Leithal
Pardon my puns, I know that they are often terrible. The heading of this post refers to my evening out in Leith yesterday, where friends and myself had a few drinks and, yes, ended up quite inebriated but not to the point of stupefication. It was a fun evening, though it was something of a farewell for someone who is leaving Edinburgh tomorrow for a rather different part of the world.
Once a separate city, the Port of Leith lies down a long sloping street (Leith Walk) from the City of Edinburgh proper. It is a sort of Brooklyn/Manhattan split, right down to Leith's long, empty deserted cobbled streets which reminded me vividly of big, bad Brooklyn: that intoxicating mix of mystery, menace and possibility. Last night on Salamander Street I could not help but think of late nights in Brooklyn: deserted warehouses, long stretches of city blocks shut up and empty, and in the distance, just occasionally, a car flashes past, "the mystery of a speeding car..." Whenever I have walked similar streets in Brooklyn, I relish the loneliness of it all.
There was no room for loneliness last evening. We were a rambunctious bunch last evening, starting out at a gig by the Screemin' Armadillos at the Franklin Academicals Cricket Club. They are a sort of simultaneous Country and Western tribute and piss-take band, and they all had fake facial hair!

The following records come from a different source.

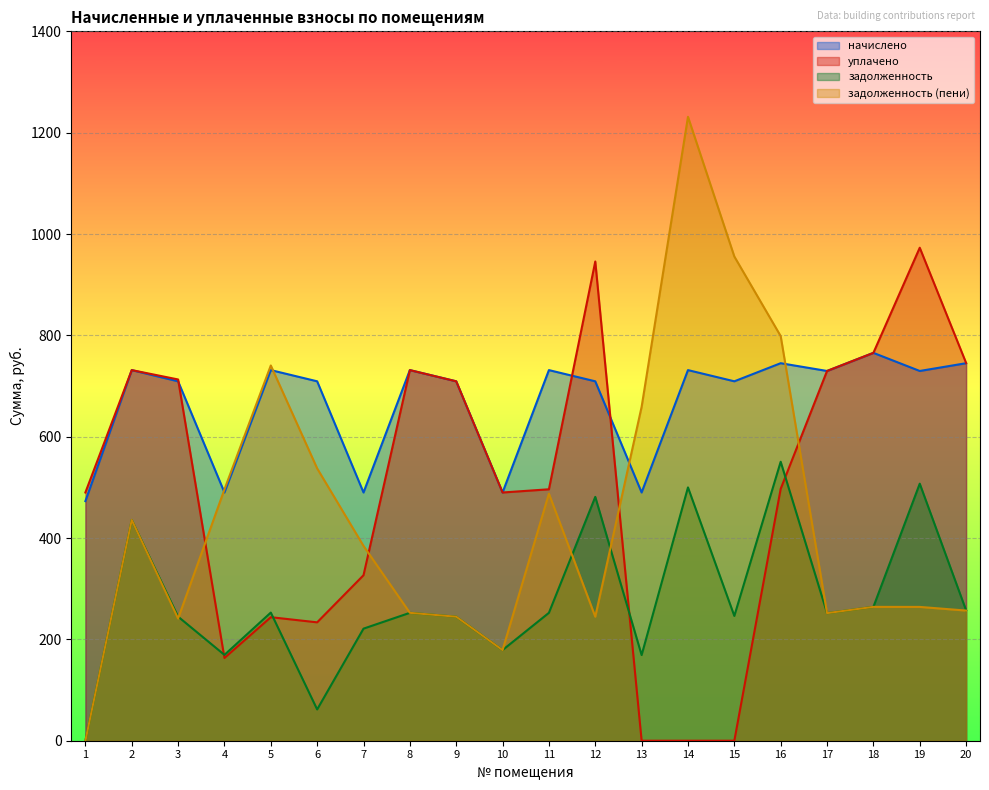

At which category is the sum across all series the highest?

16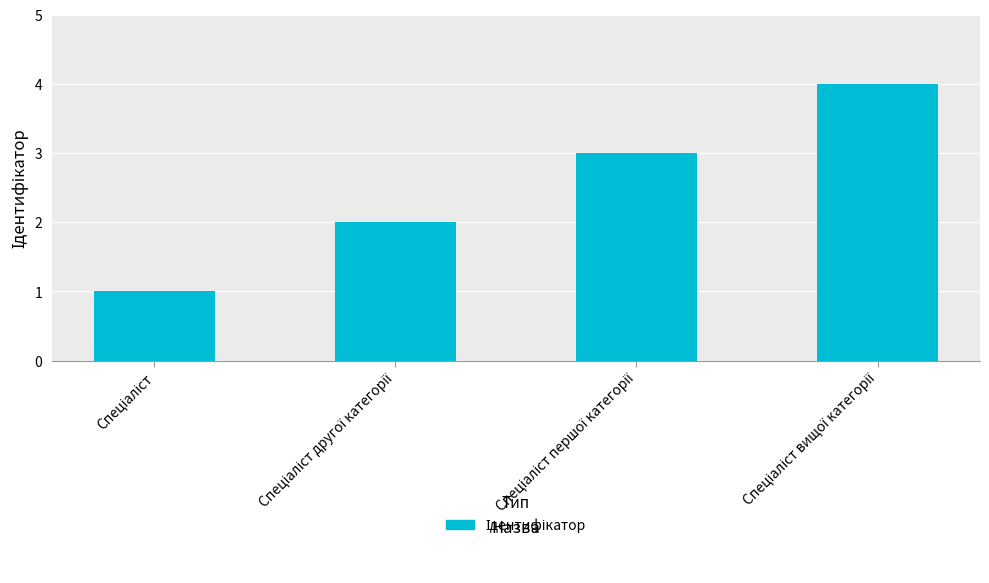

What is the difference between the maximum and minimum values?

3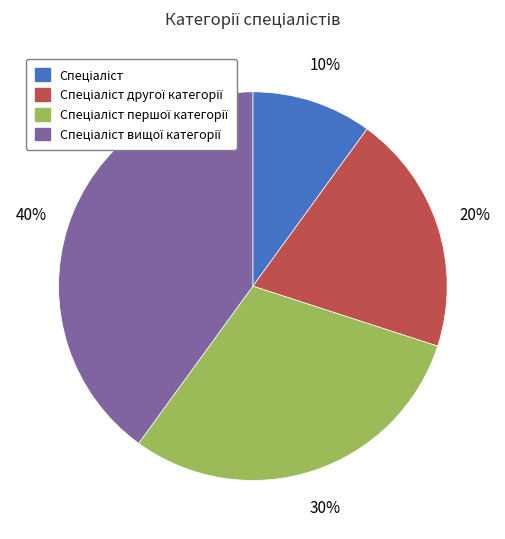

To the nearest percent, what is the difference between the largest and smallest slice percentages?

30%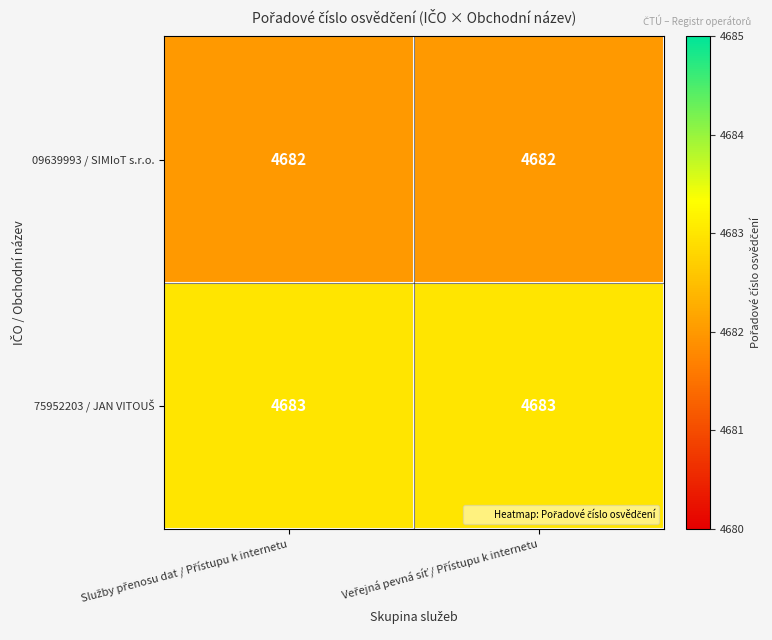

What is the highest value of the 09639993 / SIMIoT s.r.o. series?

4682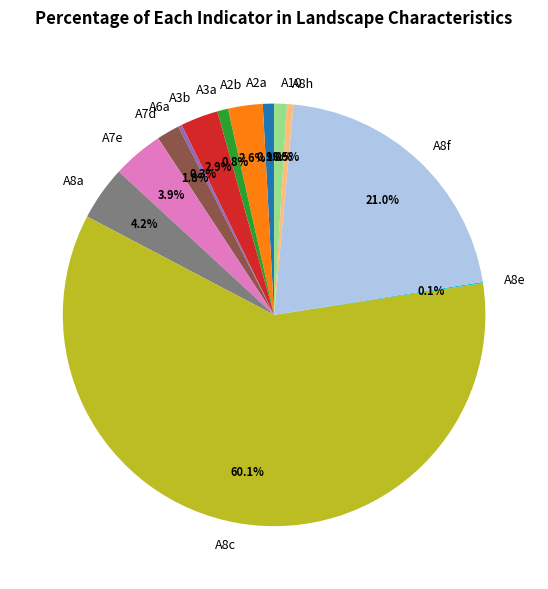

Which category accounts for the majority?

A8c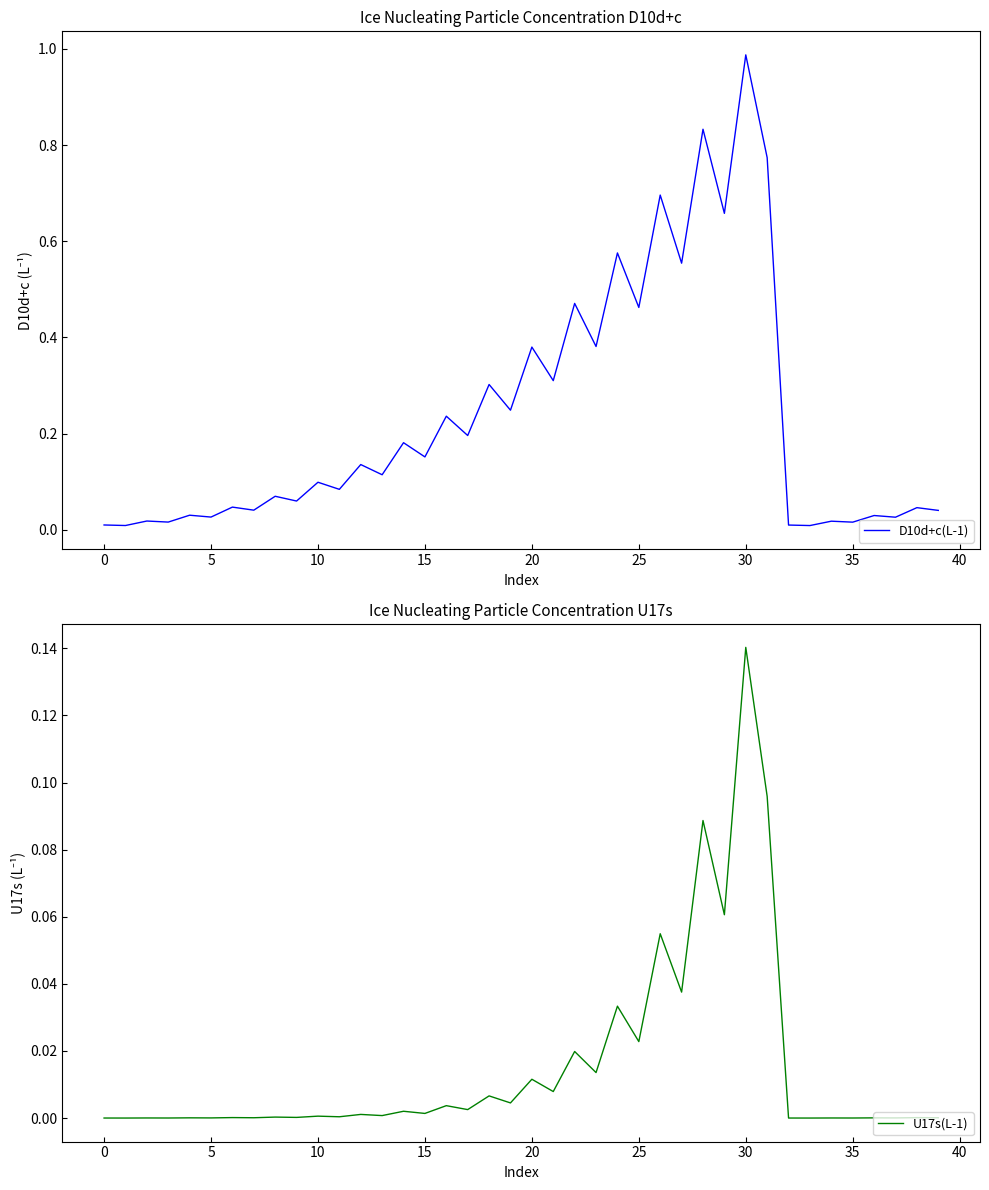

Which series has the widest spread of values?

D10d+c(L-1)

And a confederate flag!
After that we strolled in the cold down Salamander Place then on to Salamander Street and to a bar called The Pond which looked like it had been transplanted from, yes, Brooklyn. The bar had booze, elderly dogs, big tables and we chatted and swilled. Our friend Alistair, whom I met only a few weeks ago, is moving tomorrow to work in Dubai -- good luck Alistair, and as I always say, don't do anything I wouldn't do!

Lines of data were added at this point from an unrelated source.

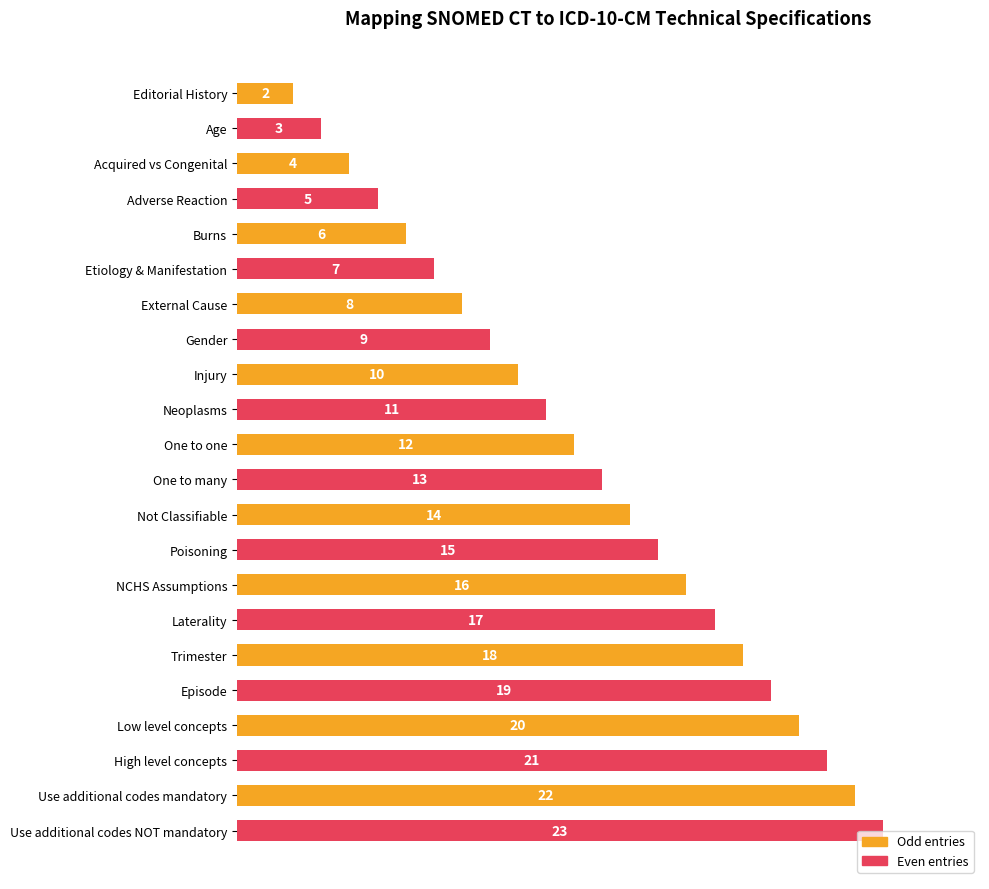

Does the chart contain any negative values?

No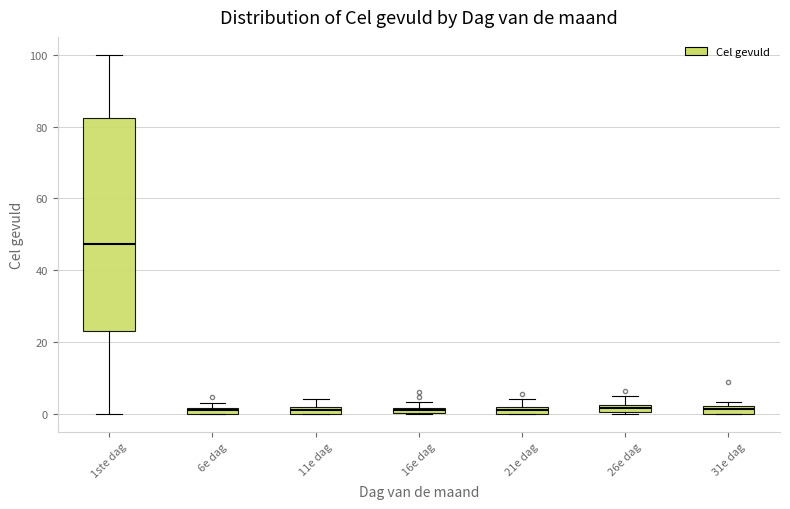

Which box is the tallest, from its lower edge to its upper edge?

1ste dag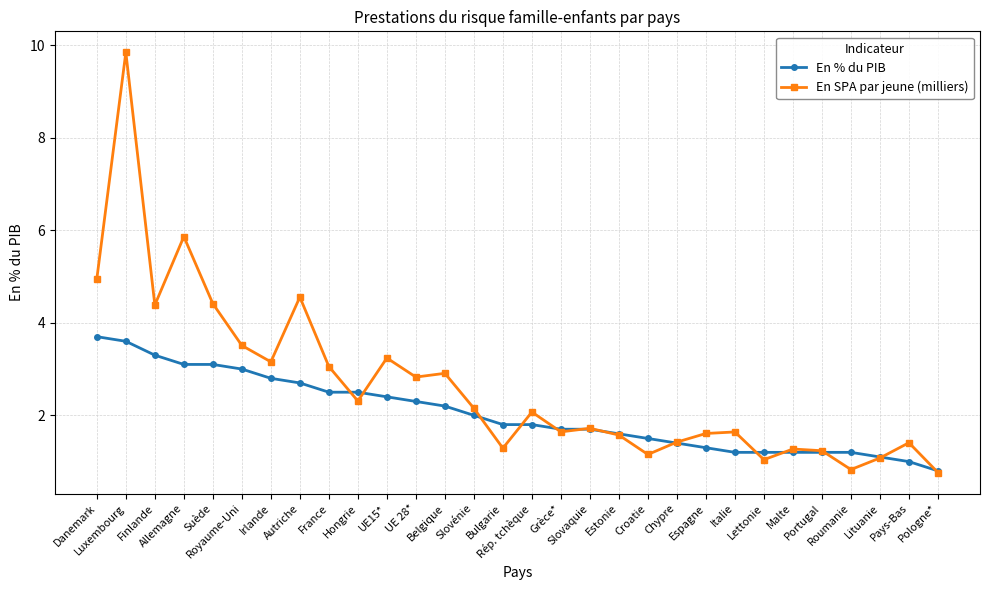

What position from the left is Royaume-Uni?

6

My terrible pun and the combination of the letters e and i in Leith brings back a memory. One day hundreds of years ago I was editing a page for an Irish newspaper in New York and on the page in question I put a long review of a book about Sinn Fein, the Irish political party which celebrated its hundredth anniversary in 2005. The writer and reviewer had made reference to the party's many manifestations under its wily leadership in its hundred-year history and so for a headline I chose this: Sinn Feints.

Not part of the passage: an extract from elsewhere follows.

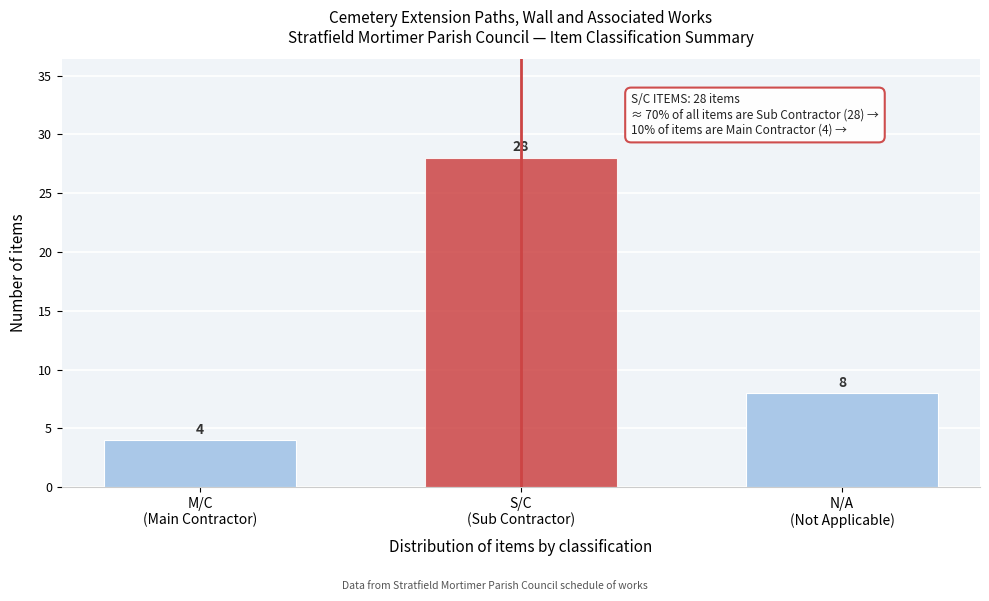

Reading left to right, extract all data points from this chart.

4	28	8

Yes, my puns are terrible, but I thought this one was rather good. My boss, Menacing Man, we'll call him, walked up to my desk with a copy of the page as it was ready for press and the following exchange took place.
MM: What do you mean here, like, are you trying to suggest that Sinn Fein is fainting, as in they're going to fall over?
Me: No, it's 'feint,' as in the skillful defensive move in fencing...
MM: [unconvinced and still suspicious] Oh... right... aye... [long pause]. Well, anyway, you've spelt 'faint' wrong.
Annd i alsso bangged my head of the dessk repeetedly...
Leith is beset by the same debate about gentification-versus-locals as Brooklyn. If you want to grasp a little bit more of what it is like, this Leith local wrote an elegant tribute that became a famous film.